Schreibe aus dem Text über muskuloskelettale Grenzen im Hochleistungssport den Teil wortgetreu ab, der mit den Worten um „Weiterhin entzieht sich“ anfängt und mit „Forschungsvorhaben gerückt werden.“ schließt.

▶ _Textabschnitt_
========
Sportmedizin
EDITORIAL

Einschränkungen des Hocheistungssports durch muskuloskelettale Probleme

Limitations in Top-Level Sports due to Musculoskeletal Problems

Die Trainierbarkeit des kardiopulmonalen Systems im Hochleistungssport scheint heute – auch dank der umfassenden internistisch-sportmedizinischen Betreuung – nahezu unbegrenzt zu sein. Im Gegensatz hierzu ist die Belastbarkeit des muskuloskelettalen Systems eher limitiert und stellt bei vielen Sportarten, bei denen es wiederholt zu hohen biomechanischen Kraftspitzen kommt, nicht selten den eigentlich leistungssportbegrenzenden Faktor dar.

Einschränkungen im Kinder- und Jugendsport
Um Höchstleistungen in Sportarten erzielen zu können, bei denen das Leistungsmaximum sehr früh erreicht wird (z.B. weibliches Kunstturnen, Rhythmische Sportgymnastik, Eiskunstlaufen etc.), sind die Aufnahme eines leistungsorientierten Trainings im frühen Kindesalter und Trainingshöchstbelastungen auch in Zeiten hormoneller Umstellungen (Pubertät) erforderlich. Hierdurch verursachte negative Auswirkungen, in Form von langwierigen Verletzungsserien, temporären Wachstumsstörungen oder gar Osteonekrosen, werden zwar in der täglichen Praxis des orthopädischen Sportmediziners gelegentlich gesehen, die wirklichen Ursachen sind aber leider noch zu wenig erforscht. Selbst bereits vorliegende wissenschaftliche Erkenntnisse werden häufig erst mit deutlicher Zeitverzögerung im Trainingsprozess umgesetzt.
Weiterhin entzieht sich bislang weitgehend der wissenschaftlichen Betrachtung, wie viel körperliche Belastung zur sportartspezifischen Anpassung des muskuloskelettalen Systems im Hochleistungssports notwendig ist und wo die Grenze zur Überlastung beginnt. Die richtige Dosierung von biomechanischen Spitzen- und Dauerbelastungen für knöcherne und Gelenkstrukturen wie auch für Sehnen-Knochen-Übergange sollte daher mehr als bisher in den Fokus wissenschaftlicher Forschungsvorhaben gerückt werden.
========
[Extrahierte Textdaten der Seite]
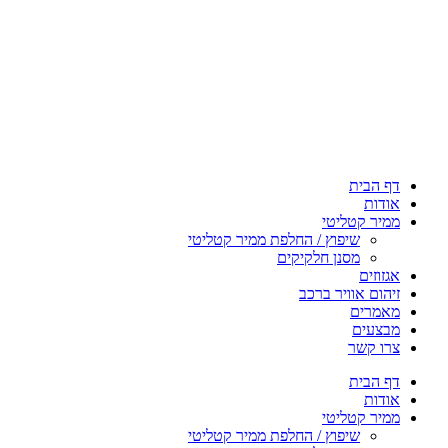
דף הבית
אודות
ממיר קטליטי
שיפוץ / החלפת ממיר קטליטי
מסנן חלקיקים
אגזוזים
זיהום אוויר ברכב
מאמרים
מבצעים
צרו קשר
דף הבית
אודות
ממיר קטליטי
שיפוץ / החלפת ממיר קטליטי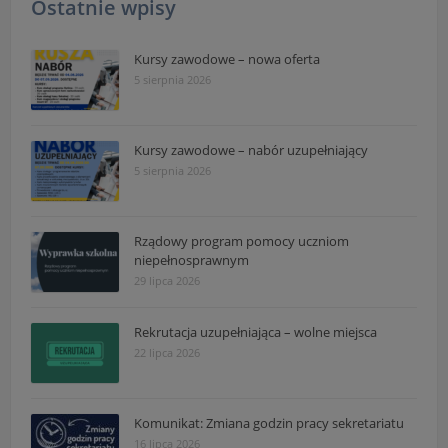
Ostatnie wpisy
Kursy zawodowe – nowa oferta
5 sierpnia 2026
Kursy zawodowe – nabór uzupełniający
5 sierpnia 2026
Rządowy program pomocy uczniom
niepełnosprawnym
29 lipca 2026
Rekrutacja uzupełniająca – wolne miejsca
22 lipca 2026
Komunikat: Zmiana godzin pracy sekretariatu
16 lipca 2026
========
▶ _Antwortfeld_
Weiterhin entzieht sich bislang weitgehend der wissenschaftlichen Betrachtung, wie viel körperliche Belastung zur sportartspezifischen Anpassung des muskuloskelettalen Systems im Hochleistungssports notwendig ist und wo die Grenze zur Überlastung beginnt. Die richtige Dosierung von biomechanischen Spitzen- und Dauerbelastungen für knöcherne und Gelenkstrukturen wie auch für Sehnen-Knochen-Übergange sollte daher mehr als bisher in den Fokus wissenschaftlicher Forschungsvorhaben gerückt werden.